Top of SUPPLIED RECORDS

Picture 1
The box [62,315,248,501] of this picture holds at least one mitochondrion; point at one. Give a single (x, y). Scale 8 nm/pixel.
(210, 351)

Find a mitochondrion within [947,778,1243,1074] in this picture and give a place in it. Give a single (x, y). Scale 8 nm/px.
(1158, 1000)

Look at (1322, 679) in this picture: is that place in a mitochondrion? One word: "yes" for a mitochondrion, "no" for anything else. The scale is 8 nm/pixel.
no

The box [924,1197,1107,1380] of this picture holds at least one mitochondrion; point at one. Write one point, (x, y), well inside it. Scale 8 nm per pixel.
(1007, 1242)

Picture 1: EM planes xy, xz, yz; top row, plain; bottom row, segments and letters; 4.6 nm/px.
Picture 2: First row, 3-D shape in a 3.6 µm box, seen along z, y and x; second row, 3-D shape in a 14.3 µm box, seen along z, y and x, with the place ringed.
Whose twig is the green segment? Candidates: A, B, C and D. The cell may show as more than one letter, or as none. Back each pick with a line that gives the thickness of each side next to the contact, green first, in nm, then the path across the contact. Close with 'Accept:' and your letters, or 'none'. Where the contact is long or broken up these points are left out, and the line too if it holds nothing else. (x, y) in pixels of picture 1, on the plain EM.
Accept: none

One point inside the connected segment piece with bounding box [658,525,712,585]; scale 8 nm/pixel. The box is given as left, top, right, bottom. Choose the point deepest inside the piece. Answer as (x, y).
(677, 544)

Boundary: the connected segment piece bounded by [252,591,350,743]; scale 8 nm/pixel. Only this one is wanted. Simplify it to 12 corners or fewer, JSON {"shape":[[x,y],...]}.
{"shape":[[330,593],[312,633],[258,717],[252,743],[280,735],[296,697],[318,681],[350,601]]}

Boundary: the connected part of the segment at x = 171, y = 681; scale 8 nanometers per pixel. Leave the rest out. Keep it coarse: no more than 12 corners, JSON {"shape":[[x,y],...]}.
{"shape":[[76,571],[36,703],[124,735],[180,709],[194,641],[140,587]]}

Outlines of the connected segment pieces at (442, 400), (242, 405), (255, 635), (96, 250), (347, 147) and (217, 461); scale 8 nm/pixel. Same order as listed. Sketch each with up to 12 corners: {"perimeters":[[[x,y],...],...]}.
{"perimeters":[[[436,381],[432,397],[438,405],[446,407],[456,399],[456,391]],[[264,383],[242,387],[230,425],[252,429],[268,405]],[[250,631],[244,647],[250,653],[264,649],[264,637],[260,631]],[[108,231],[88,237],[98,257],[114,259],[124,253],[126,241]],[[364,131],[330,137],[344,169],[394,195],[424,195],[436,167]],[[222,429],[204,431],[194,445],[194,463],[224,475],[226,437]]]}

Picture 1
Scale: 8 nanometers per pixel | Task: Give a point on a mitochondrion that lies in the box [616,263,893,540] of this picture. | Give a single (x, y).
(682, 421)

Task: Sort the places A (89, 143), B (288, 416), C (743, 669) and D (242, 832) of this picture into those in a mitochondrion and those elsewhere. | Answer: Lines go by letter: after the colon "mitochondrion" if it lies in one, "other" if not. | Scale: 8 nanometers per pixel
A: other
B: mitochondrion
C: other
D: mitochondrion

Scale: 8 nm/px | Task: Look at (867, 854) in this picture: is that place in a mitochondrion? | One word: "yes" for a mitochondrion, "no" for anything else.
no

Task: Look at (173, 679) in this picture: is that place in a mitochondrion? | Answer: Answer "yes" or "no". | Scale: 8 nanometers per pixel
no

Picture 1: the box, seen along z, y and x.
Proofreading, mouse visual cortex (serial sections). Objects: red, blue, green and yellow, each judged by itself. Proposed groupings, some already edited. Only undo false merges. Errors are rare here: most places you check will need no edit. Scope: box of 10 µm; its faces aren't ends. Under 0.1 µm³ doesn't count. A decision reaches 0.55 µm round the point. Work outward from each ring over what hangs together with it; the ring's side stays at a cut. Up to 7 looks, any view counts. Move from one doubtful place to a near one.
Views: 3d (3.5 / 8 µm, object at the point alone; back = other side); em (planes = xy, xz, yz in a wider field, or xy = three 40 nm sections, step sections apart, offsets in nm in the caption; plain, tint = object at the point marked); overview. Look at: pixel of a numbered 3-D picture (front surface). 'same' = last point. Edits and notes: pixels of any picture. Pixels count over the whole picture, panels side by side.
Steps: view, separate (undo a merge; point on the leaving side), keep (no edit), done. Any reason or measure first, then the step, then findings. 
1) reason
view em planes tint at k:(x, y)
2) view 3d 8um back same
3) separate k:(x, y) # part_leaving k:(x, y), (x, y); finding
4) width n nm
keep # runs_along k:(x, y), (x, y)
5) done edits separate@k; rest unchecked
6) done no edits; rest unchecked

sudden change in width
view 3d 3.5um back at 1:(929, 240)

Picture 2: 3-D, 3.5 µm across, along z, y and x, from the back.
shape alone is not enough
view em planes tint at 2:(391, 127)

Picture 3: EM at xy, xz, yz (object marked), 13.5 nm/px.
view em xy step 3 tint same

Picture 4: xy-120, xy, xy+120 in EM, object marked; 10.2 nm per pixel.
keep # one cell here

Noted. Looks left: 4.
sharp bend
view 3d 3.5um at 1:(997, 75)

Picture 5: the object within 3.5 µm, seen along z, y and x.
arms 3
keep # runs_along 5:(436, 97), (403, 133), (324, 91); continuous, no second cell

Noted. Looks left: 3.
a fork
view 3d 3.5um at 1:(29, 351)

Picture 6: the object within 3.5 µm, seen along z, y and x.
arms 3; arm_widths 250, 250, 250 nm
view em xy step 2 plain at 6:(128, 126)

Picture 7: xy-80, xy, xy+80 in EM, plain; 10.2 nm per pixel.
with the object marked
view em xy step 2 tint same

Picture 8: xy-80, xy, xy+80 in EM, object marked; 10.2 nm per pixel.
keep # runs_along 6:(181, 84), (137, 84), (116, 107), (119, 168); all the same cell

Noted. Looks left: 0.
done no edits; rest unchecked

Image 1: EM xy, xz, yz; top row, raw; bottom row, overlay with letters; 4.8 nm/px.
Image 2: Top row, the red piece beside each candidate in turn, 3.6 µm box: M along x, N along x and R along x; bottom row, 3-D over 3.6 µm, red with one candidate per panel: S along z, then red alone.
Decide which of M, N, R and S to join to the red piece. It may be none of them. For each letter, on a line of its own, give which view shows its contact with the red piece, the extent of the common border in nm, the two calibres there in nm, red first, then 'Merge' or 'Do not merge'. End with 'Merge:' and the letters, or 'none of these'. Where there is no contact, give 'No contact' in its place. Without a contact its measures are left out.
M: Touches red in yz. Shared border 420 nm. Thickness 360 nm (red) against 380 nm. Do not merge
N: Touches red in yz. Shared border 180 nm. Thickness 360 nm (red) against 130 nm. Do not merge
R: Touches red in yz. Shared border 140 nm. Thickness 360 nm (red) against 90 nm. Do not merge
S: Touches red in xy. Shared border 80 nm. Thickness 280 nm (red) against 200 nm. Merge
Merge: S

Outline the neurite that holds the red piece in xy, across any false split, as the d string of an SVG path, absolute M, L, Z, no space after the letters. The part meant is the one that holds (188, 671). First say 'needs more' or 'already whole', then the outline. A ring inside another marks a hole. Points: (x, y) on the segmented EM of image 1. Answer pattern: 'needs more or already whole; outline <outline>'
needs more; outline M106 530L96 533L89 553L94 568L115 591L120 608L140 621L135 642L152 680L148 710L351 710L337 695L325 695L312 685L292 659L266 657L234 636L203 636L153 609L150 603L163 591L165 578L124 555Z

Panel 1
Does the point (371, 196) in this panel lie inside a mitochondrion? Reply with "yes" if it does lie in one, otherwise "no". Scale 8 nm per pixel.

Bottom of SUPPLIED RECORDS

EXERCISE DETAILS: Recopy the entries above exactly, with every line included.

TASK ANSWER:
Picture 1
The box [62,315,248,501] of this picture holds at least one mitochondrion; point at one. Give a single (x, y). Scale 8 nm/pixel.
(210, 351)

Find a mitochondrion within [947,778,1243,1074] in this picture and give a place in it. Give a single (x, y). Scale 8 nm/px.
(1158, 1000)

Look at (1322, 679) in this picture: is that place in a mitochondrion? One word: "yes" for a mitochondrion, "no" for anything else. The scale is 8 nm/pixel.
no

The box [924,1197,1107,1380] of this picture holds at least one mitochondrion; point at one. Write one point, (x, y), well inside it. Scale 8 nm per pixel.
(1007, 1242)

Picture 1: EM planes xy, xz, yz; top row, plain; bottom row, segments and letters; 4.6 nm/px.
Picture 2: First row, 3-D shape in a 3.6 µm box, seen along z, y and x; second row, 3-D shape in a 14.3 µm box, seen along z, y and x, with the place ringed.
Whose twig is the green segment? Candidates: A, B, C and D. The cell may show as more than one letter, or as none. Back each pick with a line that gives the thickness of each side next to the contact, green first, in nm, then the path across the contact. Close with 'Accept:' and your letters, or 'none'. Where the contact is long or broken up these points are left out, and the line too if it holds nothing else. (x, y) in pixels of picture 1, on the plain EM.
Accept: none

One point inside the connected segment piece with bounding box [658,525,712,585]; scale 8 nm/pixel. The box is given as left, top, right, bottom. Choose the point deepest inside the piece. Answer as (x, y).
(677, 544)

Boundary: the connected segment piece bounded by [252,591,350,743]; scale 8 nm/pixel. Only this one is wanted. Simplify it to 12 corners or fewer, JSON {"shape":[[x,y],...]}.
{"shape":[[330,593],[312,633],[258,717],[252,743],[280,735],[296,697],[318,681],[350,601]]}

Boundary: the connected part of the segment at x = 171, y = 681; scale 8 nanometers per pixel. Leave the rest out. Keep it coarse: no more than 12 corners, JSON {"shape":[[x,y],...]}.
{"shape":[[76,571],[36,703],[124,735],[180,709],[194,641],[140,587]]}

Outlines of the connected segment pieces at (442, 400), (242, 405), (255, 635), (96, 250), (347, 147) and (217, 461); scale 8 nm/pixel. Same order as listed. Sketch each with up to 12 corners: {"perimeters":[[[x,y],...],...]}.
{"perimeters":[[[436,381],[432,397],[438,405],[446,407],[456,399],[456,391]],[[264,383],[242,387],[230,425],[252,429],[268,405]],[[250,631],[244,647],[250,653],[264,649],[264,637],[260,631]],[[108,231],[88,237],[98,257],[114,259],[124,253],[126,241]],[[364,131],[330,137],[344,169],[394,195],[424,195],[436,167]],[[222,429],[204,431],[194,445],[194,463],[224,475],[226,437]]]}

Picture 1
Scale: 8 nanometers per pixel | Task: Give a point on a mitochondrion that lies in the box [616,263,893,540] of this picture. | Give a single (x, y).
(682, 421)

Task: Sort the places A (89, 143), B (288, 416), C (743, 669) and D (242, 832) of this picture into those in a mitochondrion and those elsewhere. | Answer: Lines go by letter: after the colon "mitochondrion" if it lies in one, "other" if not. | Scale: 8 nanometers per pixel
A: other
B: mitochondrion
C: other
D: mitochondrion

Scale: 8 nm/px | Task: Look at (867, 854) in this picture: is that place in a mitochondrion? | One word: "yes" for a mitochondrion, "no" for anything else.
no

Task: Look at (173, 679) in this picture: is that place in a mitochondrion? | Answer: Answer "yes" or "no". | Scale: 8 nanometers per pixel
no

Picture 1: the box, seen along z, y and x.
Proofreading, mouse visual cortex (serial sections). Objects: red, blue, green and yellow, each judged by itself. Proposed groupings, some already edited. Only undo false merges. Errors are rare here: most places you check will need no edit. Scope: box of 10 µm; its faces aren't ends. Under 0.1 µm³ doesn't count. A decision reaches 0.55 µm round the point. Work outward from each ring over what hangs together with it; the ring's side stays at a cut. Up to 7 looks, any view counts. Move from one doubtful place to a near one.
Views: 3d (3.5 / 8 µm, object at the point alone; back = other side); em (planes = xy, xz, yz in a wider field, or xy = three 40 nm sections, step sections apart, offsets in nm in the caption; plain, tint = object at the point marked); overview. Look at: pixel of a numbered 3-D picture (front surface). 'same' = last point. Edits and notes: pixels of any picture. Pixels count over the whole picture, panels side by side.
Steps: view, separate (undo a merge; point on the leaving side), keep (no edit), done. Any reason or measure first, then the step, then findings. 
1) reason
view em planes tint at k:(x, y)
2) view 3d 8um back same
3) separate k:(x, y) # part_leaving k:(x, y), (x, y); finding
4) width n nm
keep # runs_along k:(x, y), (x, y)
5) done edits separate@k; rest unchecked
6) done no edits; rest unchecked

sudden change in width
view 3d 3.5um back at 1:(929, 240)

Picture 2: 3-D, 3.5 µm across, along z, y and x, from the back.
shape alone is not enough
view em planes tint at 2:(391, 127)

Picture 3: EM at xy, xz, yz (object marked), 13.5 nm/px.
view em xy step 3 tint same

Picture 4: xy-120, xy, xy+120 in EM, object marked; 10.2 nm per pixel.
keep # one cell here

Noted. Looks left: 4.
sharp bend
view 3d 3.5um at 1:(997, 75)

Picture 5: the object within 3.5 µm, seen along z, y and x.
arms 3
keep # runs_along 5:(436, 97), (403, 133), (324, 91); continuous, no second cell

Noted. Looks left: 3.
a fork
view 3d 3.5um at 1:(29, 351)

Picture 6: the object within 3.5 µm, seen along z, y and x.
arms 3; arm_widths 250, 250, 250 nm
view em xy step 2 plain at 6:(128, 126)

Picture 7: xy-80, xy, xy+80 in EM, plain; 10.2 nm per pixel.
with the object marked
view em xy step 2 tint same

Picture 8: xy-80, xy, xy+80 in EM, object marked; 10.2 nm per pixel.
keep # runs_along 6:(181, 84), (137, 84), (116, 107), (119, 168); all the same cell

Noted. Looks left: 0.
done no edits; rest unchecked

Image 1: EM xy, xz, yz; top row, raw; bottom row, overlay with letters; 4.8 nm/px.
Image 2: Top row, the red piece beside each candidate in turn, 3.6 µm box: M along x, N along x and R along x; bottom row, 3-D over 3.6 µm, red with one candidate per panel: S along z, then red alone.
Decide which of M, N, R and S to join to the red piece. It may be none of them. For each letter, on a line of its own, give which view shows its contact with the red piece, the extent of the common border in nm, the two calibres there in nm, red first, then 'Merge' or 'Do not merge'. End with 'Merge:' and the letters, or 'none of these'. Where there is no contact, give 'No contact' in its place. Without a contact its measures are left out.
M: Touches red in yz. Shared border 420 nm. Thickness 360 nm (red) against 380 nm. Do not merge
N: Touches red in yz. Shared border 180 nm. Thickness 360 nm (red) against 130 nm. Do not merge
R: Touches red in yz. Shared border 140 nm. Thickness 360 nm (red) against 90 nm. Do not merge
S: Touches red in xy. Shared border 80 nm. Thickness 280 nm (red) against 200 nm. Merge
Merge: S

Outline the neurite that holds the red piece in xy, across any false split, as the d string of an SVG path, absolute M, L, Z, no space after the letters. The part meant is the one that holds (188, 671). First say 'needs more' or 'already whole', then the outline. A ring inside another marks a hole. Points: (x, y) on the segmented EM of image 1. Answer pattern: 'needs more or already whole; outline <outline>'
needs more; outline M106 530L96 533L89 553L94 568L115 591L120 608L140 621L135 642L152 680L148 710L351 710L337 695L325 695L312 685L292 659L266 657L234 636L203 636L153 609L150 603L163 591L165 578L124 555Z

Panel 1
Does the point (371, 196) in this panel lie inside a mitochondrion? Reply with "yes" if it does lie in one, otherwise "no". Scale 8 nm per pixel.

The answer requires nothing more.